Slovakia mission to derail Russians
The terms, as always it seems, are unfavourable to the Irish.
It was a man well known to Ireland fans who put voice to the proposal as Marek Cech promised Slovakia would do their best to derail Russia’s European Championship bandwagon in Zilina tomorrow night.
Cech, the player who scored the late equaliser in Bratislava in the 2007 game now infamous as Stephen Ireland’s last international appearance, knows only too well that a home win will be as beneficial to the Irish as it is necessary to the Slovakians.
But while Trapattoni and his players may take rightful comfort from Slovakia’s various messages of intent at their final open training session yesterday, so the offer is conditional.
“We can beat Russia and we will be doing our best to beat Russia but we need Ireland to do us a favour as well and draw with Armenia next Tuesday night,” maintained Cech, a slight doubt for the game with an ankle injury.
“We will do everything to beat Russia simply because it is a game we must win for Slovakia before we win it for anyone else.
“After failing to score in Dublin and then losing at home to Armenia, this is a big, big game for us and one we have got to win.
“It will not be easy because Russia are a very good side as everyone who has played them knows and a draw on Friday night would probably be good enough for them with only a home game against Andorra to come.
“But I promise you, we will be trying everything to win the match. That will do Ireland a favour but we want to swap the favour and see them draw against Armenia.”
Therein lies the rub. If Slovakia beat Russia and then Macedonia in their final two games in this group of all possibilities, they will finish on 20 points.
Russia too can make that 20 point mark — even if they lose tomorrow night — courtesy of a home win against Andorra come the synchronised kick-off times on Tuesday.
Ireland can still beat them both to automatic qualification with the right results against Andorra and Armenia — providing the result is right in Zilina.
The home draw with the Armenians, as requested by Cech, would see Ireland lose out however and finish third behind the Russians and group winners Slovakia — top via the head to head rule!
UEFA may well have to borrow the official observers from the National Lottery to sort it all out so it’s probably a good job that the giant Liverpool defender Martin Skrtel has other things on his mind right now.
Skrtel only joined up with his Slovakian team-mates yesterday after manager Vladimir Weiss allowed him extra time at home in England with his heavily pregnant partner Barbora, due any day now.
“I am very nervous about the baby and hope that the baby waits to arrive until after I am finished with the match against Russia,” said Skrtel with a softness not normally associated with a man with so many tattoos.
He’s not the only one living with a growing sense of expectancy round these parts as a sold-out Zilina Stadium awaits the game that will decide the European Championship fate of a Slovakian side who impressed so many at the World Cup finals in South Africa in 2010.
After failing to convert their many chances in the scoreless draw in Dublin last month and then quickly succumbing to a second-half surrender in the shock 4-0 home defeat to Armenia, the Slovakians know they too are in the delivery ward.

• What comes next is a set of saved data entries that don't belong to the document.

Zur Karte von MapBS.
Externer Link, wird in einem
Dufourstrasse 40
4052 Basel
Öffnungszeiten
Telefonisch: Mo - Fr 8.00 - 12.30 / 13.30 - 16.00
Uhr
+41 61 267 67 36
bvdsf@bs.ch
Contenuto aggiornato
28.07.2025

“The draw is good enough for Russia and that only adds to the pressure on us,” admitted Skrtel ahead of his 52nd cap.
“Russia are going to beat Andorra at home next Tuesday so they can afford to come here, sit back and see what we are going to do. A 0-0 will be enough for them because a win against Andorra will see them through then.
“We have to concentrate against them because they are so good on the counter-attack but we also have to win.
“We had this group in our hands but we failed to score against Ireland in Dublin and then we didn’t convert four or five first-half chances against Armenia and they made us pay.
“Our main problem is that we are not scoring enough goals. I thought we played well as a team against Ireland and the first-half against Armenia was as good as we have played in this qualification group but we didn’t make it count.”